▶ EXERCISE DETAILS
Set down each record exactly. Omit the pictures.
======== DATA FOR THIS EXERCISE ========
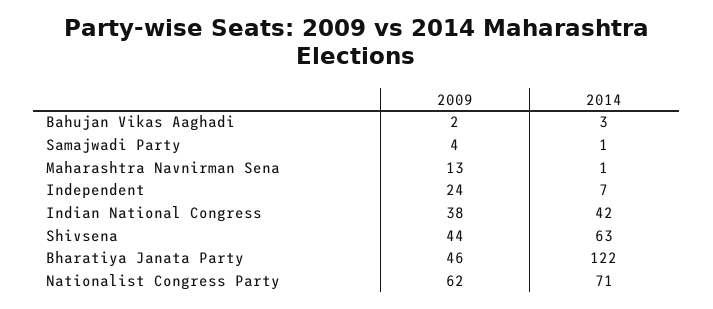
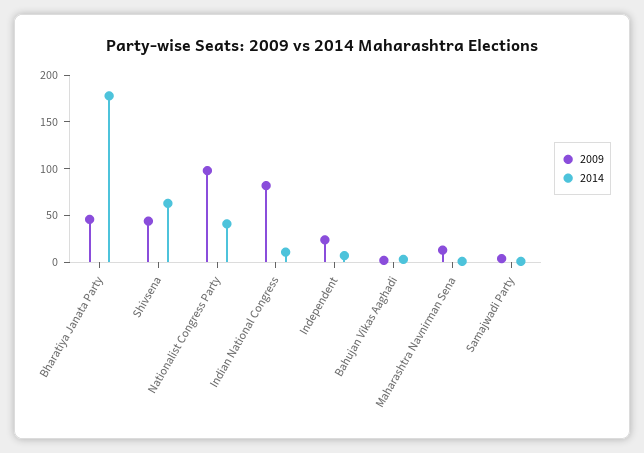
  {
    "2009": {
      "Bahujan Vikas Aaghadi": 2,
      "Samajwadi Party": 4,
      "Maharashtra Navnirman Sena": 13,
      "Independent": 24,
-     "Indian National Congress": 38,
+     "Indian National Congress": 80,
      "Shivsena": 44,
      "Bharatiya Janata Party": 46,
-     "Nationalist Congress Party": 62
+     "Nationalist Congress Party": 100
    },
    "2014": {
      "Bahujan Vikas Aaghadi": 3,
      "Samajwadi Party": 1,
      "Maharashtra Navnirman Sena": 1,
      "Independent": 7,
-     "Indian National Congress": 42,
+     "Indian National Congress": 10,
      "Shivsena": 63,
-     "Bharatiya Janata Party": 122,
+     "Bharatiya Janata Party": 180,
-     "Nationalist Congress Party": 71
+     "Nationalist Congress Party": 40
    }
  }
========
▶ OUTPUT
  {
    "2009": {
      "Bahujan Vikas Aaghadi": 2,
      "Samajwadi Party": 4,
      "Maharashtra Navnirman Sena": 13,
      "Independent": 24,
-     "Indian National Congress": 38,
+     "Indian National Congress": 80,
      "Shivsena": 44,
      "Bharatiya Janata Party": 46,
-     "Nationalist Congress Party": 62
+     "Nationalist Congress Party": 100
    },
    "2014": {
      "Bahujan Vikas Aaghadi": 3,
      "Samajwadi Party": 1,
      "Maharashtra Navnirman Sena": 1,
      "Independent": 7,
-     "Indian National Congress": 42,
+     "Indian National Congress": 10,
      "Shivsena": 63,
-     "Bharatiya Janata Party": 122,
+     "Bharatiya Janata Party": 180,
-     "Nationalist Congress Party": 71
+     "Nationalist Congress Party": 40
    }
  }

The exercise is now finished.